» **YOUR ASSIGNMENT**
Skip all lines in the entries below that come before the one containing "информированным и сознательным.". Repeat that line and the rest exactly.

» **PROVIDED INFORMATION**
□ □ □
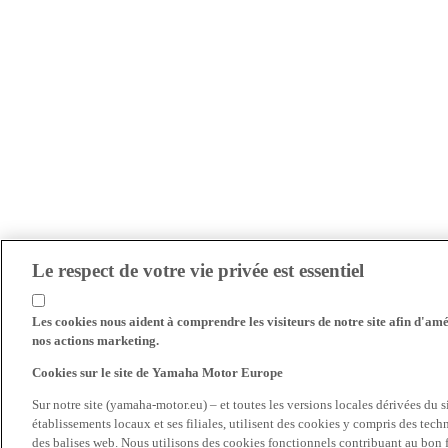
Le respect de votre vie privée est essentiel
Les cookies nous aident à comprendre les visiteurs de notre site afin d'amél
nos actions marketing.
Cookies sur le site de Yamaha Motor Europe
Sur notre site (yamaha-motor.eu) – et toutes les versions locales dérivées du
établissements locaux et ses filiales, utilisent des cookies y compris des tec
des balises web. Nous utilisons des cookies fonctionnels contribuant au bon fo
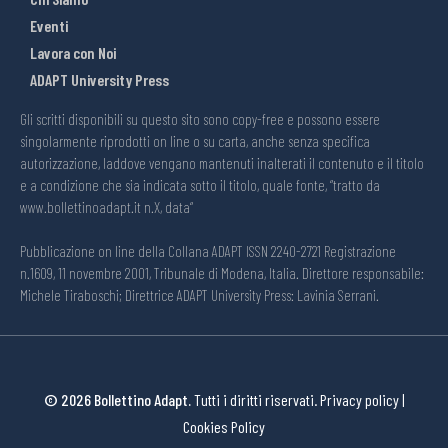
Eventi
Lavora con Noi
ADAPT University Press
Gli scritti disponibili su questo sito sono copy-free e possono essere
singolarmente riprodotti on line o su carta, anche senza specifica
autorizzazione, laddove vengano mantenuti inalterati il contenuto e il titolo
e a condizione che sia indicata sotto il titolo, quale fonte, “tratto da
www.bollettinoadapt.it n.X, data“
Pubblicazione on line della Collana ADAPT ISSN 2240-2721 Registrazione
n.1609, 11 novembre 2001, Tribunale di Modena, Italia. Direttore responsabile:
Michele Tiraboschi; Direttrice ADAPT University Press: Lavinia Serrani.
© 2026 Bollettino Adapt.
Tutti i diritti riservati.
Privacy policy
|
Cookies Policy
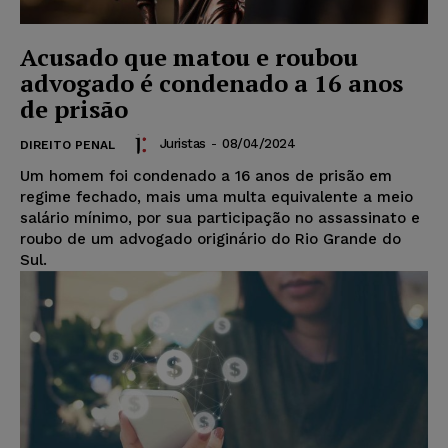
Acusado que matou e roubou
advogado é condenado a 16 anos
de prisão
Juristas
-
08/04/2024
DIREITO PENAL
Um homem foi condenado a 16 anos de prisão em
regime fechado, mais uma multa equivalente a meio
salário mínimo, por sua participação no assassinato e
roubo de um advogado originário do Rio Grande do
Sul.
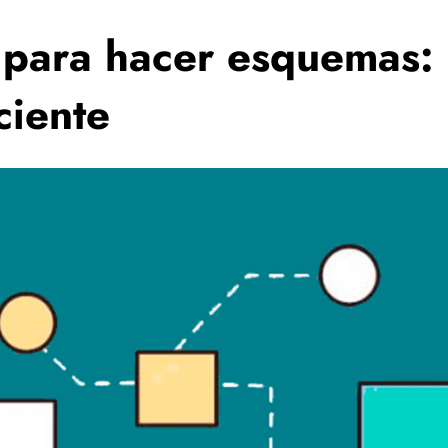
 para hacer esquemas: 
ciente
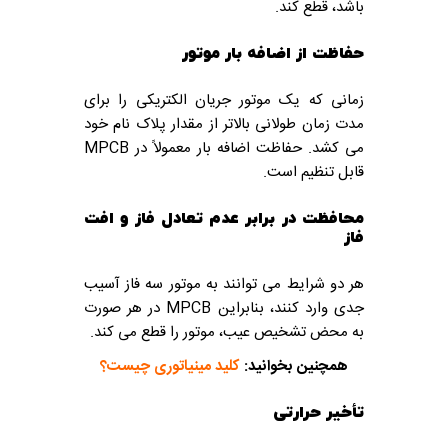
باشد، قطع کند.
حفاظت از اضافه بار موتور
زمانی که یک موتور جریان الکتریکی را برای
مدت زمان طولانی بالاتر از مقدار پلاک نام خود
می کشد. حفاظت اضافه بار معمولاً در MPCB
قابل تنظیم است.
محافظت در برابر عدم تعادل فاز و افت
فاز
هر دو شرایط می توانند به موتور سه فاز آسیب
جدی وارد کنند، بنابراین MPCB در هر صورت
به محض تشخیص عیب، موتور را قطع می کند.
همچنین بخوانید:
کلید مینیاتوری
چیست؟
تأخیر حرارتی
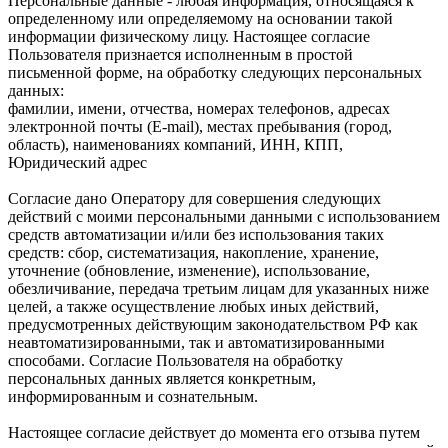
Персональные данные - любая информация, относящаяся к
определенному или определяемому на основании такой
информации физическому лицу. Настоящее согласие
Пользователя признается исполненным в простой
письменной форме, на обработку следующих персональных
данных:
фамилии, имени, отчества, номерах телефонов, адресах
электронной почты (E-mail), местах пребывания (город,
область), наименованиях компаний, ИНН, КПП,
Юридический адрес
Согласие дано Оператору для совершения следующих
действий с моими персональными данными с использованием
средств автоматизации и/или без использования таких
средств: сбор, систематизация, накопление, хранение,
уточнение (обновление, изменение), использование,
обезличивание, передача третьим лицам для указанных ниже
целей, а также осуществление любых иных действий,
предусмотренных действующим законодательством РФ как
неавтоматизированными, так и автоматизированными
способами. Согласие Пользователя на обработку
персональных данных является конкретным,
информированным и сознательным.
Настоящее согласие действует до момента его отзыва путем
□ □ □
» **TASK ANSWER**
информированным и сознательным.
Настоящее согласие действует до момента его отзыва путем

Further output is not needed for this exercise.